Last year, I decided to race Ironman Ireland only three weeks before the event and had an impossible time finding accommodations. I eventually settled on the last thing available—a farm cottage seemingly custom-made for someone 5 feet tall. Being 6 foot 4 inches, I spent the entire week knocking my head on the ceiling and fixtures. I likely had a mild concussion heading into race day!

Lesley Paterson is a three-time XTERRA world champion. Photo: XTERRA

Lesley Patterson (GBR)

The course at XTERRA Philippines was epically wild and hot in the jungles and remote terrain. At the top of the climb, we escaped the dense foliage only to be met by a machete- wielding farmer! He was cutting open coconuts for athletes to drink from.

Jocelyn McCauley has traveled the world competing as a pro. Photo: Nick Morales

Jocelyn McCauley (USA)

On one of my first international trips as a pro, I had to delay the trip to get an emergency passport because in certain countries a passport has to be valid for six months after the flight date. And that was just the beginning. After unexpected flight changes, being left off a flight completely, and ending up in the Philippines for a night, my nightmare itinerary took me on a 13-hour layover in Hong Kong and then three more layovers to get home over 40 hours later. At least I got to see a bunch of airports!

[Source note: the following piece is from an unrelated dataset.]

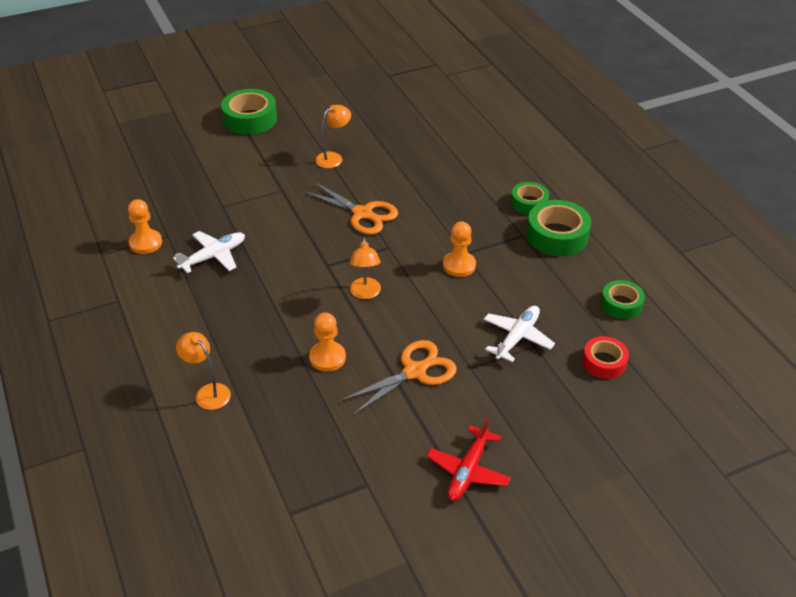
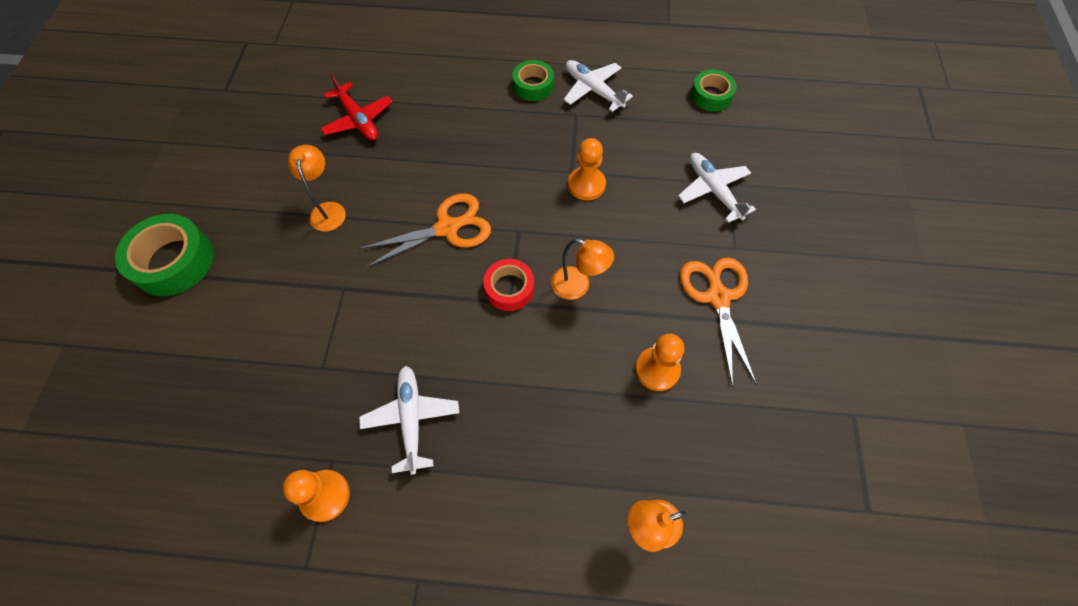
camera: 60 degrees left, 20 degrees up
(468, 470) = (867, 316): red plane -> red plane (358, 119)
(557, 235) = (593, 90): green tape -> white plane
(604, 362) = (776, 145): red tape -> red tape (509, 288)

James Cunnama at the 2018 Ironman World Championship. Photo: Oliver Baker

James Cunnama (RSA)

I went to the 2009 Embrunman triathlon in France knowing my Schengen visa (European visa) was expiring at midnight. I had a flight out of Nice (a six-hour drive from the race) 18 hours after the finish. Immediately after finishing third, my coach loaded me into his van, planning to do the drive, then pack the bike, sleep a bit at a hotel near the airport, and then fly out. We arrived in Nice at 2 a.m. on a holiday weekend and there were no hotels available. I was dropped at the airport at 3 a.m., unshowered with nothing packed, after being awake for over 24 hours—and completing one of the hardest iron- distance races in the world. And I had lost my multi-tool so I couldn’t pack my bike! It’s all a bit of a blur from there, but my bike and I made it onto that flight home (with apologies for the smell).